With lush green pastures a result of plenty of rain in some parts this summer, it is important for producers to ensure that dry cows aren't overconditioned. Bob James, Extension Dairy Scientist at Viginia Cooperative Extension looks at ways producers can prevent cows from overfattening.
calendar icon 2 November 2009
clock icon 2 minute read

Letting dry cows become overfat can cause calving difficulties, with cows becoming prone to milk fever, displaced abomasums and ketosis. Mr James says that late lactations cows, those with dry periods exceeding 60 days are more likely to overcondition. By establishing a low group total mixed ration (TMR) with reduced concentrations of energy and protein, will reduce the chances of overconditioning and reduce feed costs.

Mr James says that the majority of dry cows require little concentrate supplementation, usually less than 3lb. per day. He recommends restricting access to lush pasture for dry cows by controlling grazing pressure, this will reduce the availability of pasture nutrients. If dry cows average a condition score of 3.5, producers should consider the use of a confinement feeding system where the energy intake can be controlled more closely.

Research at Illinois has shown that a single dry cow TMR can be successfully implemented. Guidelines for such systems include:
  • Formulate dry cow TMR’S using about 1/3 chopped straw, 1/3 corn silage and 1/3 from some other hay, silage and concentrate.

  • Dry matter intake goals are 25 to 27 lb. / cow / day.

  • Energy density of .59 to .63 Mcal Net Energy/lb. of dry matter

  • Protein content of 12 – 15 per cent providing about 1,000g/day of metabolisable protein.

  • Starch content of 12 – 16 per cent

  • Neutral Detergent Fibre from forage should be between 40 to 50 per cent of dry matter intake.

  • Total ration dry matter content should be no greater than 55 per cent.
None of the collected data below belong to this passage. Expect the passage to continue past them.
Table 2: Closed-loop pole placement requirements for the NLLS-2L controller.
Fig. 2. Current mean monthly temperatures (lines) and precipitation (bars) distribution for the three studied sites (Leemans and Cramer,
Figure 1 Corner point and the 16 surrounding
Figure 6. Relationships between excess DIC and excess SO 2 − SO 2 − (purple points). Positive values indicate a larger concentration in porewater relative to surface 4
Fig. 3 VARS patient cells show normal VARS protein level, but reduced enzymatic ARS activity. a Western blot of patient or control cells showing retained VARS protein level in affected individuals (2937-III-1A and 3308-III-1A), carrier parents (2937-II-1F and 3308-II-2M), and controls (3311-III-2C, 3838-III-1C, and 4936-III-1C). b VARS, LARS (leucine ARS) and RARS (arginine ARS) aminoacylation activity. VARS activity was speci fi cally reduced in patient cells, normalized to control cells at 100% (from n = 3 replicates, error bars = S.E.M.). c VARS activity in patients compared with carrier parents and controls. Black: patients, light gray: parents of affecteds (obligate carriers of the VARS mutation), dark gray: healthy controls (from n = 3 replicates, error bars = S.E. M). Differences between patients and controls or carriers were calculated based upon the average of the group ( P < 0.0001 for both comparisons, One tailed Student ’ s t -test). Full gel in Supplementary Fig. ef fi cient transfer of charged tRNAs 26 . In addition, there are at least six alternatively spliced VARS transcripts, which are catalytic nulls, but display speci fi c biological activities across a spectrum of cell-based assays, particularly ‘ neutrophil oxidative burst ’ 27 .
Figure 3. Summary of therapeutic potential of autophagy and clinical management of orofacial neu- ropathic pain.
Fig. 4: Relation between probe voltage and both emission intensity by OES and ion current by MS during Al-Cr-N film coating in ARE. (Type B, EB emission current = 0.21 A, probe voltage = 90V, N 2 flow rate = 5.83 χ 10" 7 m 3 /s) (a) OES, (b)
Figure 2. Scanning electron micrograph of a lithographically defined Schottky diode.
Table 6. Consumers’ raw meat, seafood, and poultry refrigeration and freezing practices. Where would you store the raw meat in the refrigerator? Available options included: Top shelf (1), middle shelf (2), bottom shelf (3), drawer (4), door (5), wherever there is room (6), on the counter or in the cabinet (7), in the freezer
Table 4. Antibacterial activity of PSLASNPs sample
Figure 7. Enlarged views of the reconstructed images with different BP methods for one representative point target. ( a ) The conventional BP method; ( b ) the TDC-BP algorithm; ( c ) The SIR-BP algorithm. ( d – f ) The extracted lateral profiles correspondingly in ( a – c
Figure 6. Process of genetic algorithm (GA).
If it is higher, cows will tend to sort out the more fibrous parts of the diet.

  • Mineral supplementation - 0.4 per cent magnesium, 0.35 -0.40 per cent sulphur, 0.27 - 0.35 per cent phosphate, 0.5 - 0.6 per cent calcium and potassium as low as is practically possible. Provide at least 1,000 IU of Vitamin E daily.

A goal of all dry cow feeding systems is consistency. Make sure that straw is chopped to a length of 2” and that the TMR is thoroughly mixed. Make sure that bunk space is adequate and that feed is available for 20 hrs/day. Avoid the use of moldy hay or straw or small grain silages harvested in the “boot” stage. Hay crops heavily contaminated with soil must be avoided as the iron in soil will interfere with absorption of other minerals and predispose cows to metabolic disease.